Description of the task:
Restate word for word the line containing "CONTACT INFO" and each line that follows it, through the last line below, and nothing else.
Given records section start
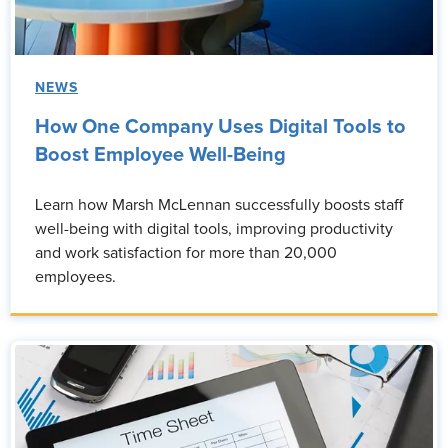
NEWS
How One Company Uses Digital Tools to
Boost Employee Well-Being
Learn how Marsh McLennan successfully boosts staff
well-being with digital tools, improving productivity
and work satisfaction for more than 20,000
employees.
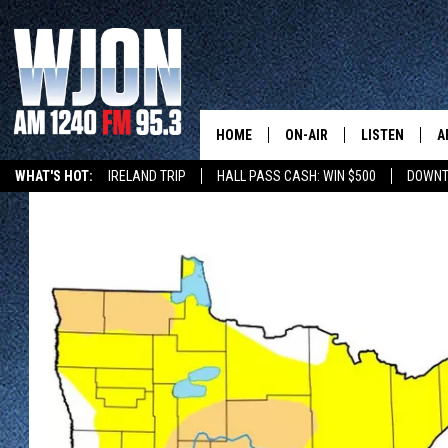
HOME
ON-AIR
LISTEN
A
WHAT'S HOT:
IRELAND TRIP
HALL PASS CASH: WIN $500
DOWNT
CONTACT
SCHEDULE
NEW: LATEST
DEMAND
BENTON'S GOT TALENT
SUMMER TOURISM
LATEST NEWSCAST ON
CONTACT INFO
JAY CALDWELL
GET WJON YO
FEEDBACK
KELLY CORDES
LISTEN LIVE
SEND US YOUR ANNOUNCEMENT
JIM MAURICE
WJON MOBILE
NEWSLETTER SIGN-UP
LEE VOSS
VALUE CONNE
ADVERTISE
PAUL HABSTRITT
Given records section end
Task answer:
CONTACT INFO
JAY CALDWELL
GET WJON YO
FEEDBACK
KELLY CORDES
LISTEN LIVE
SEND US YOUR ANNOUNCEMENT
JIM MAURICE
WJON MOBILE
NEWSLETTER SIGN-UP
LEE VOSS
VALUE CONNE
ADVERTISE
PAUL HABSTRITT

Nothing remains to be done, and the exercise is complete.